Peduli lingkungan itu bukan hanya sekedar menanam pohon, bukan hanya memunguti sampah di sungai-sungai, bukan hanya tentang limbah, baik industri maupun rumah tangga, tetapi kepedulian kita kepada sesama agar hidup mereka tidak rusak oleh kebijakan atau kegiatan kita ketika melakukan berbagai upaya ekonomi.
“Jangan sampai orang miskin mensubsidi orang kaya dan pemerintah,” menurut Pak Emil Salim dalam sebuah kesempatan, karena mereka harus menanggung dampak dari kolaborasi pemerintah atau pemerintah daerah dengan para kapitalis dalam merancang investasi.

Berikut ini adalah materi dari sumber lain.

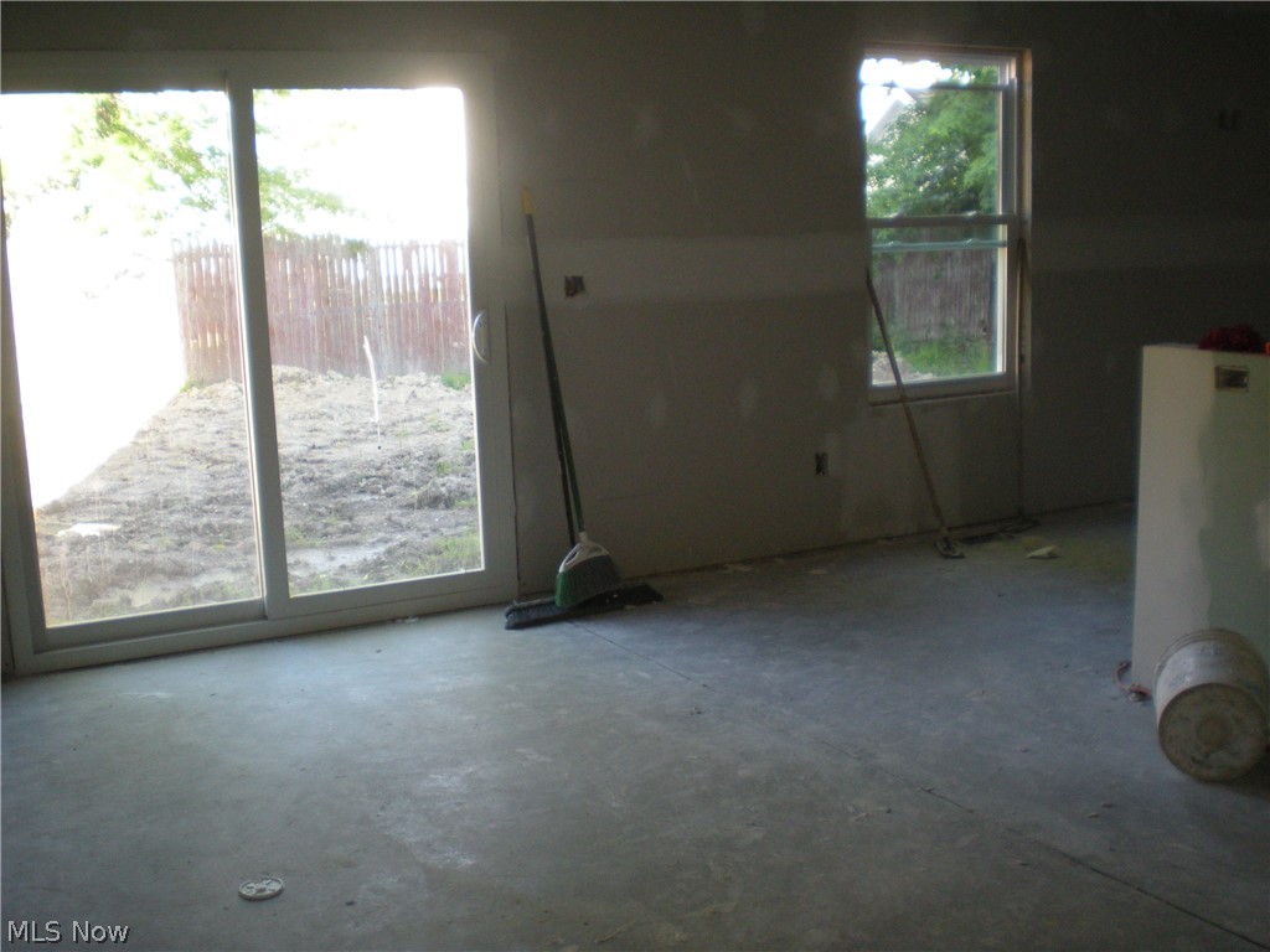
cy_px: 476
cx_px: 635
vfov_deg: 37.7
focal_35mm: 38
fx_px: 1394
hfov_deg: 49.0
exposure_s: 1/49.3
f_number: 3.1
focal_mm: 6.3
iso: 200
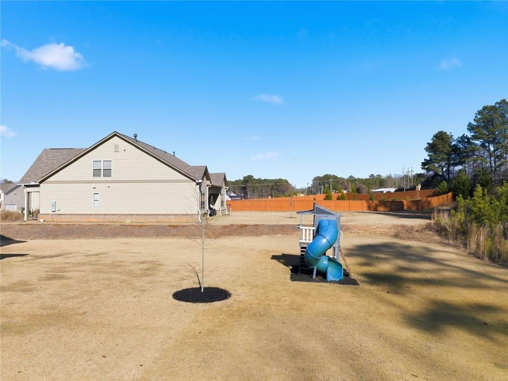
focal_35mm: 24
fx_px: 352
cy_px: 190
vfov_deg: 56.8
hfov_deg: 71.6
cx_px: 254
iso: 100
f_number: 2.8
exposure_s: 1/2000
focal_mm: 12.3
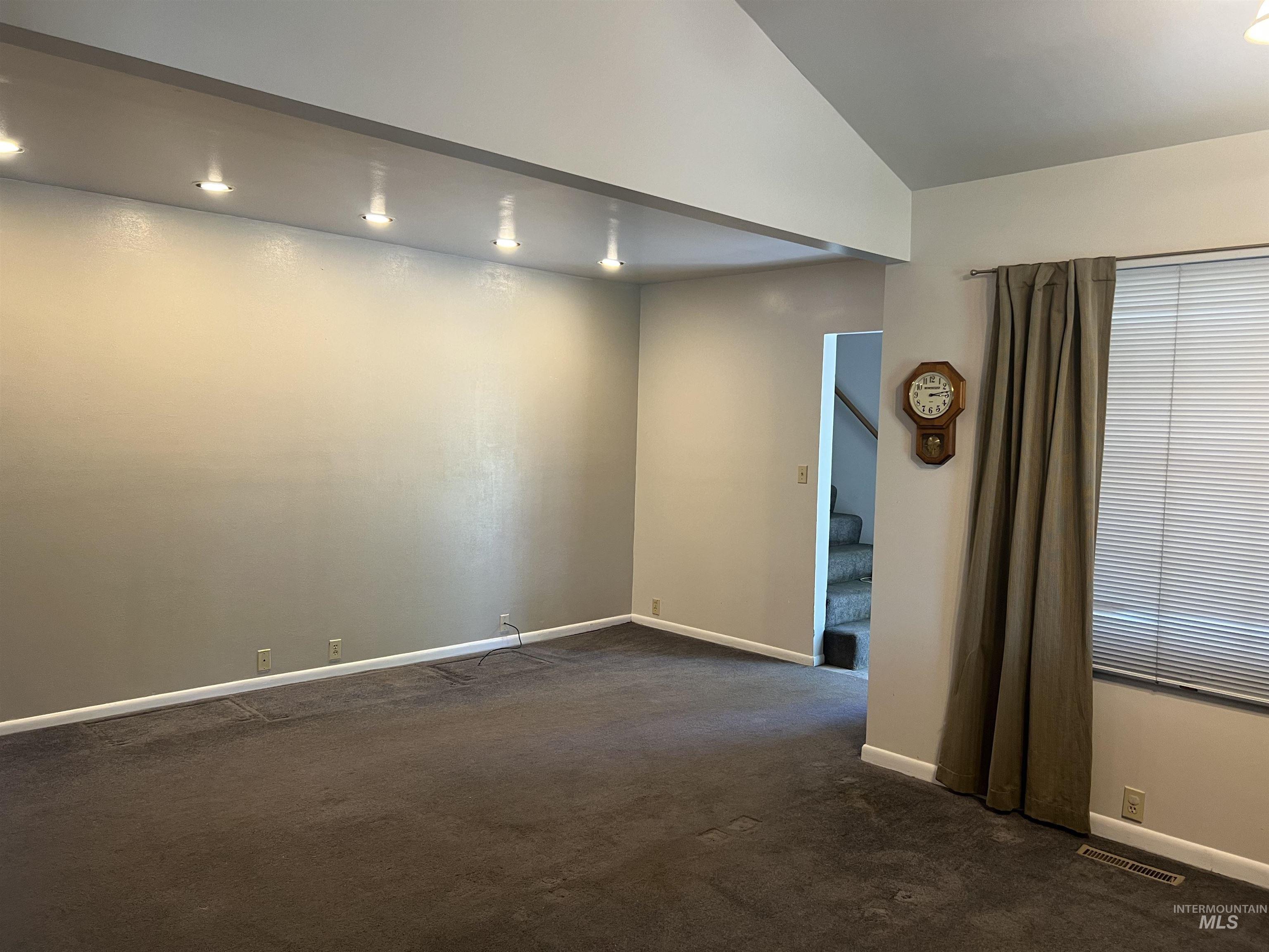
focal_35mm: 26
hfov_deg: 67.3
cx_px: 634
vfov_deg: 53.1
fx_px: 953
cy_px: 476
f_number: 1.5
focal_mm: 5.7
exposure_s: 1/60
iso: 100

"Merehabilitasi kerusakan lingkungan hidup bisa jadi akan membutuhkan biaya yang lebih besar, dibandingkan dengan manfaat ekonomi yang diterima oleh pemerintah dan masyarakat dari pemanfaatan sumber daya alam.” Karena dampak yang timbul tidak saja dari sisi ekologi, tetapi juga sosial dan ekonomi masyarakat terdampak, harus beradaptasi dengan kualitas lingkungan yang lebih buruk, tetap melakoni hidup dan kehidupan di tengah-tengah kualitas lingkungan hidup yang memburuk sehingga harus membiayai sendiri pengganti sumber daya alam yang tercemar--yang selama ini menunjang kehidupan mereka.
Dua
puluh dua tahun itu perjalanan waktu yang digunakan untuk mengingatkan siapapun
agar berhati-hati dalam mengelola lingkungan hidup. Bukan sekedar memenuhi
syarat. Bukan menjadi rangkaian kata-kata yang indah, tetapi kesadaran bahwa
bumi kita hanya satu dan menjadi hak seluruh penghuninya untuk dapat menikmati
kehidupan dengan baik, dengan layak dan
tekhnologi mungkin bisa dimanfaatkan ketika konflik kepentingan tidak lagi
terelakan.
Dua
puluh dua tahun itu penjelajahan mulai dari gunung sampai pesisir sambil
mempertahankan pohon-pohon milik masyarakat, menyambung satu demi satu pipa
mulai dari mata air sampai ke rumah-rumah masyarakat, membangun kesadaran
masyarakat untuk membangun ekonomi berlandaskan sumber daya yang mereka miliki,
memperbaiki terumbu karang dan padang lamun, menyadarkan masyarakat untuk
memanfaatkan sampah yang mereka hasilkan, mendorong masyarakat untuk menanam
kebutuhan sayur mayur mereka di rumah yang tanpa halaman sekalipun, mendorong
masyarakat untuk membangun eduwisata di lingkungan permukiman mereka dan kadang
menanam di gunung-gunung dan di garis pantai, sebagian besar kegiatan itu kami
lakukan bersama masyarakat dan pemerintah terkadang juga hadir untuk
menyaksikan apa yang dilakukan, hanya hadir dan menyaksikan. Karena hampir
seluruh kegiatan pembiayaannya tidak bersumber dari anggaran pemerintah maupun
pemerintah daerah.
Dua
puluh dua tahun itu adalah bukti kemurahan Allah SWT kepada kami, sehingga kami
masih ada dan bertahan sampai dengan hari ini. Alhamdulillah, semoga hati dan
pikiran kami tidak berubah dan diberangus ganasnya zaman.